Task prompt: Could you output exactly the lines from the one containing "nuclear protein staining" through the end of the records below, and nothing more?

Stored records
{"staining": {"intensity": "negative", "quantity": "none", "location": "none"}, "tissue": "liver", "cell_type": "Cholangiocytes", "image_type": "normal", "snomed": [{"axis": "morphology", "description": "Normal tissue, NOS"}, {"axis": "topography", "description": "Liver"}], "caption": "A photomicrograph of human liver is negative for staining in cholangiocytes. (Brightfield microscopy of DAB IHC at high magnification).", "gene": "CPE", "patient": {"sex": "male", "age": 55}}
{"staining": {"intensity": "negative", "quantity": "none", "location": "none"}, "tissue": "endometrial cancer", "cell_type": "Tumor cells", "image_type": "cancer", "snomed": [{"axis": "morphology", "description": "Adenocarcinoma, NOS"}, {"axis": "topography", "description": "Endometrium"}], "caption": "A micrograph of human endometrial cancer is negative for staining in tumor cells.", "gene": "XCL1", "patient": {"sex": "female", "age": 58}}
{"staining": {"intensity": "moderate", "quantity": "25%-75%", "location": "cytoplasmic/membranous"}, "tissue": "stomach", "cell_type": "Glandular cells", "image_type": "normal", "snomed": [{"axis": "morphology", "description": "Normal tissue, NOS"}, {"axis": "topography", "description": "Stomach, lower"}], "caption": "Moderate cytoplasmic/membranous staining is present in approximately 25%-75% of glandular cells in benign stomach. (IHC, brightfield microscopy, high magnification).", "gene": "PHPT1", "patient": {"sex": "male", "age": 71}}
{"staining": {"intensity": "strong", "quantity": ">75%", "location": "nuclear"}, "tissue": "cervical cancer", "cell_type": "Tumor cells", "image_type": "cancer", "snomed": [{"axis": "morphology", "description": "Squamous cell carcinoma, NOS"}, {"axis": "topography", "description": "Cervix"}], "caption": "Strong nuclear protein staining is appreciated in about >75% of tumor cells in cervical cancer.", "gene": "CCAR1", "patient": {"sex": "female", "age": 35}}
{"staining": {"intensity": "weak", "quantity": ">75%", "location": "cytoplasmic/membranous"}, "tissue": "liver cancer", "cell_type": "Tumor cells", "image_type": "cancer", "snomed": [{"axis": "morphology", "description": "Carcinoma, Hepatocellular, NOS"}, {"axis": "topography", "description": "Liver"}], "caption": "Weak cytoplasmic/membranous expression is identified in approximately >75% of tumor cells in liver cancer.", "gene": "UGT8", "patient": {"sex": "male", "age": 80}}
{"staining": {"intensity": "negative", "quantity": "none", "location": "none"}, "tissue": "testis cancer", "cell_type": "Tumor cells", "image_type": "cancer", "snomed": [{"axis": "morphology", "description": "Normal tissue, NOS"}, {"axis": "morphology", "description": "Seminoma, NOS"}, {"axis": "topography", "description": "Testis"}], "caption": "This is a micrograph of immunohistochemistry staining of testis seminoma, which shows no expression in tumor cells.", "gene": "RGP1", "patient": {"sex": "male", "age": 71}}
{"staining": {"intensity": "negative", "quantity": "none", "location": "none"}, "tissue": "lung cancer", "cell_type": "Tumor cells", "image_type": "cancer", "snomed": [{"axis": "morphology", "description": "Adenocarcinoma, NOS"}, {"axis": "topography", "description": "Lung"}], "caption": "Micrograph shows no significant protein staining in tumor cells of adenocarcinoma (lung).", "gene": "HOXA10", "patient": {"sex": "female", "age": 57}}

Task result:
{"staining": {"intensity": "strong", "quantity": ">75%", "location": "nuclear"}, "tissue": "cervical cancer", "cell_type": "Tumor cells", "image_type": "cancer", "snomed": [{"axis": "morphology", "description": "Squamous cell carcinoma, NOS"}, {"axis": "topography", "description": "Cervix"}], "caption": "Strong nuclear protein staining is appreciated in about >75% of tumor cells in cervical cancer.", "gene": "CCAR1", "patient": {"sex": "female", "age": 35}}
{"staining": {"intensity": "weak", "quantity": ">75%", "location": "cytoplasmic/membranous"}, "tissue": "liver cancer", "cell_type": "Tumor cells", "image_type": "cancer", "snomed": [{"axis": "morphology", "description": "Carcinoma, Hepatocellular, NOS"}, {"axis": "topography", "description": "Liver"}], "caption": "Weak cytoplasmic/membranous expression is identified in approximately >75% of tumor cells in liver cancer.", "gene": "UGT8", "patient": {"sex": "male", "age": 80}}
{"staining": {"intensity": "negative", "quantity": "none", "location": "none"}, "tissue": "testis cancer", "cell_type": "Tumor cells", "image_type": "cancer", "snomed": [{"axis": "morphology", "description": "Normal tissue, NOS"}, {"axis": "morphology", "description": "Seminoma, NOS"}, {"axis": "topography", "description": "Testis"}], "caption": "This is a micrograph of immunohistochemistry staining of testis seminoma, which shows no expression in tumor cells.", "gene": "RGP1", "patient": {"sex": "male", "age": 71}}
{"staining": {"intensity": "negative", "quantity": "none", "location": "none"}, "tissue": "lung cancer", "cell_type": "Tumor cells", "image_type": "cancer", "snomed": [{"axis": "morphology", "description": "Adenocarcinoma, NOS"}, {"axis": "topography", "description": "Lung"}], "caption": "Micrograph shows no significant protein staining in tumor cells of adenocarcinoma (lung).", "gene": "HOXA10", "patient": {"sex": "female", "age": 57}}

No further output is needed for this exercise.